Your business pitch is one of the most important components of your entrepreneurial toolbox. Keep reading to learn how to craft the perfect business pitch, from telling a story to closing in a way that leaves the other person asking for more.
1. Tell a Story
Numbers help persuade but stories grab our attention, and that’s precisely what you need to do when you deliver your business pitch.
Keep in mind a simple principle: Whether it’s Noah building an ark to escape the Great Flood or NASA beating the Soviet Union to the Moon, stories are about human problems and how we overcome them. It’s a familiar, universal, and engaging pattern. Frame your pitch this way and your chances of success will increase dramatically.
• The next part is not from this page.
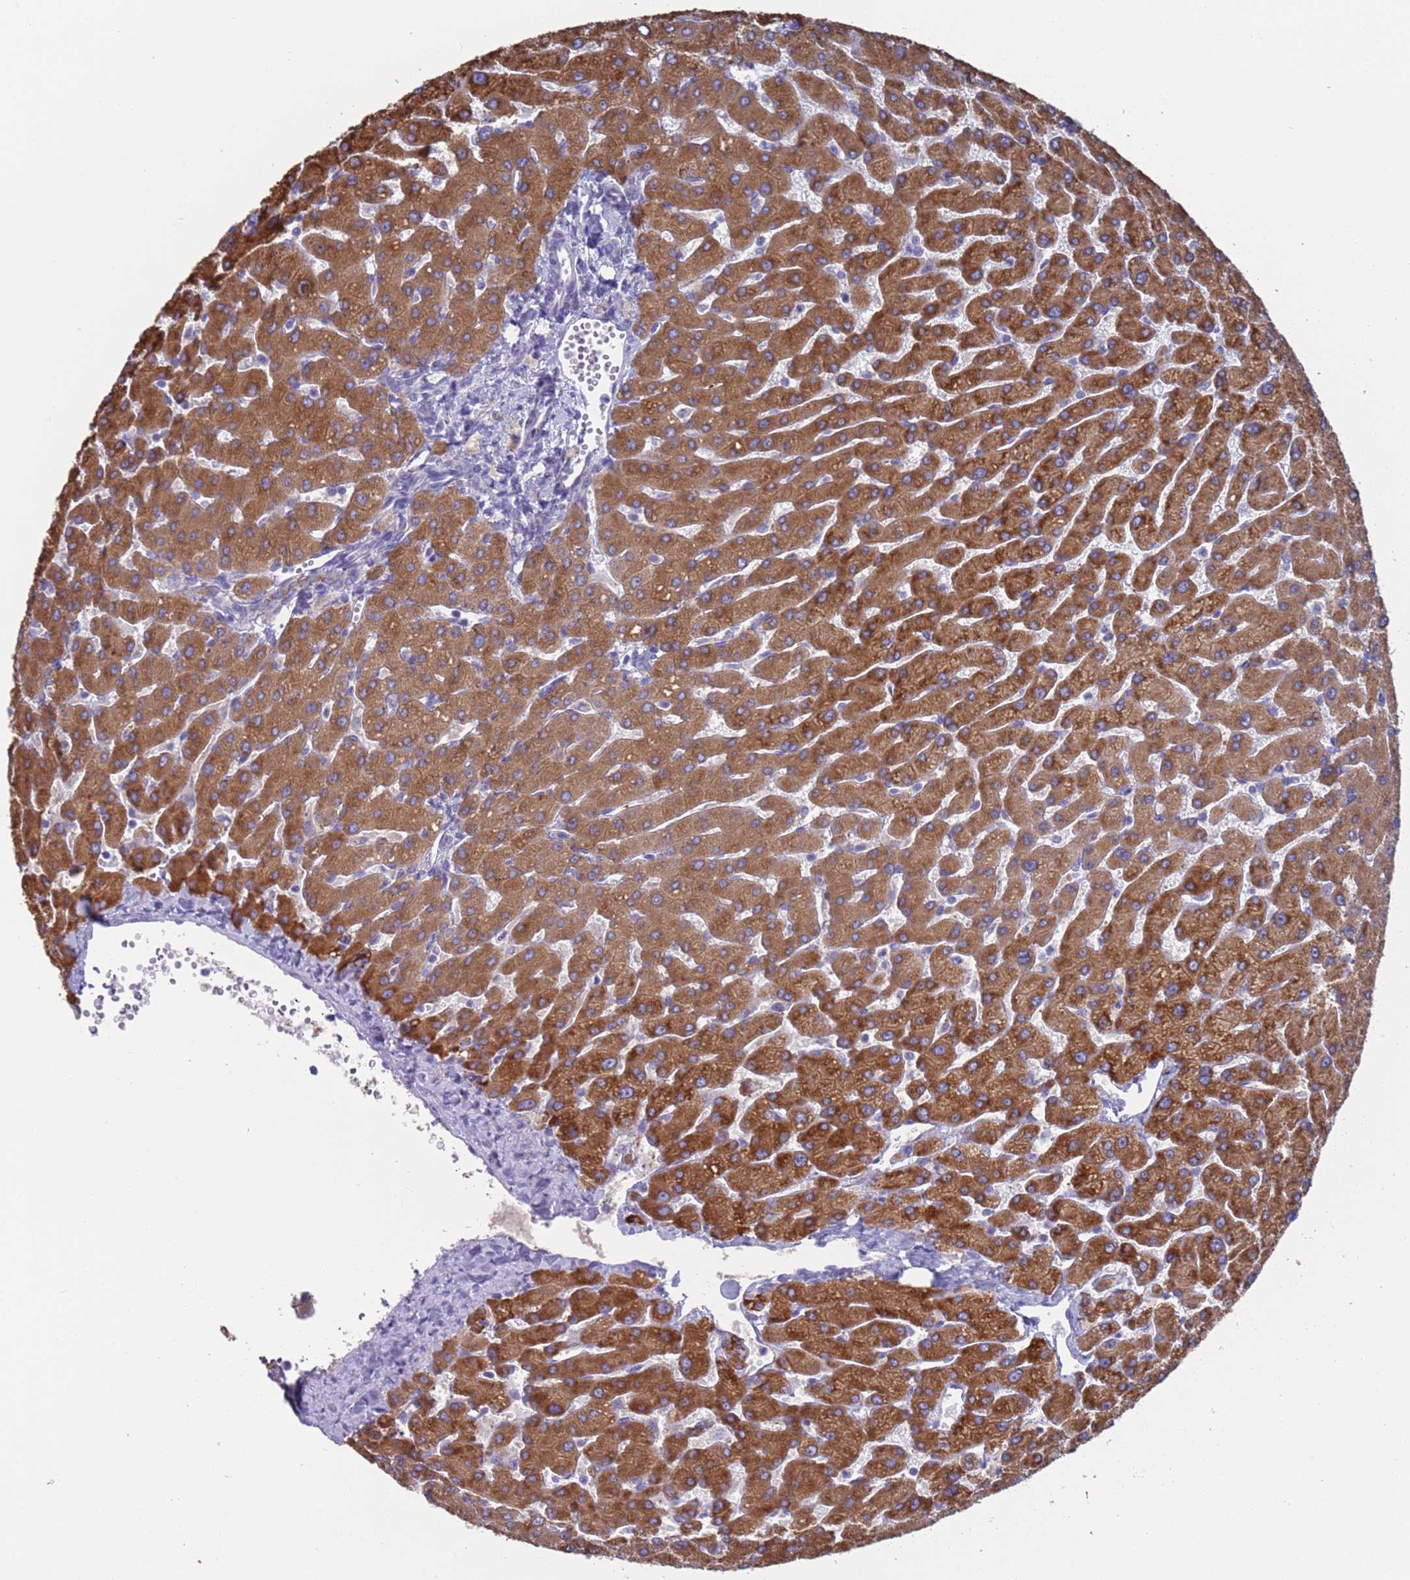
{"staining": {"intensity": "negative", "quantity": "none", "location": "none"}, "tissue": "liver", "cell_type": "Cholangiocytes", "image_type": "normal", "snomed": [{"axis": "morphology", "description": "Normal tissue, NOS"}, {"axis": "topography", "description": "Liver"}], "caption": "This is an immunohistochemistry photomicrograph of unremarkable liver. There is no expression in cholangiocytes.", "gene": "PET117", "patient": {"sex": "male", "age": 55}}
2. Focus on a Value Proposition
Your story is what hooks your audience, but your value proposition is what makes them want to do business with you.
Simply put, your value proposition is the value you expect to deliver to your potential customers, the problem you aim to solve. This dovetails nicely with our previous tip because a business idea and a story have an important thing in common: at their core, both contain a problem. What’s the problem at the core of your story? If you are able to answer this question, you have identified your value proposition — don’t be shy about leaning on it as you deliver your pitch.
3. Wow Them
As you near the end of your pitch, you have to deliver a knockout blow. As a business owner, chances are good that you already understand the importance of the wow factor.
When you wow your customers they become loyal to your brand. When you wow your peers you build a solid network of contacts. And you guessed it: when you wow with your business pitch, great opportunities come your way. Some facts you may use to wow potential investors or clients include:
- Technical specs of your product
- The reach and scope of your service
- The size of the untapped market you aim to serve
- The credentials of people who have contributed to your product/service
4. Close With an Offer
Finally, close your business pitch with an offer — the more irresistible the better.
This simple move puts the ball on the other person’s court and forces them to weigh your proposal and give your ideas some serious consideration. If they are wary of giving you an answer immediately (which is understandable), seize the opportunity and exchange contact. This way, even if they end up saying no, you have made a valuable connection that may be useful in the future.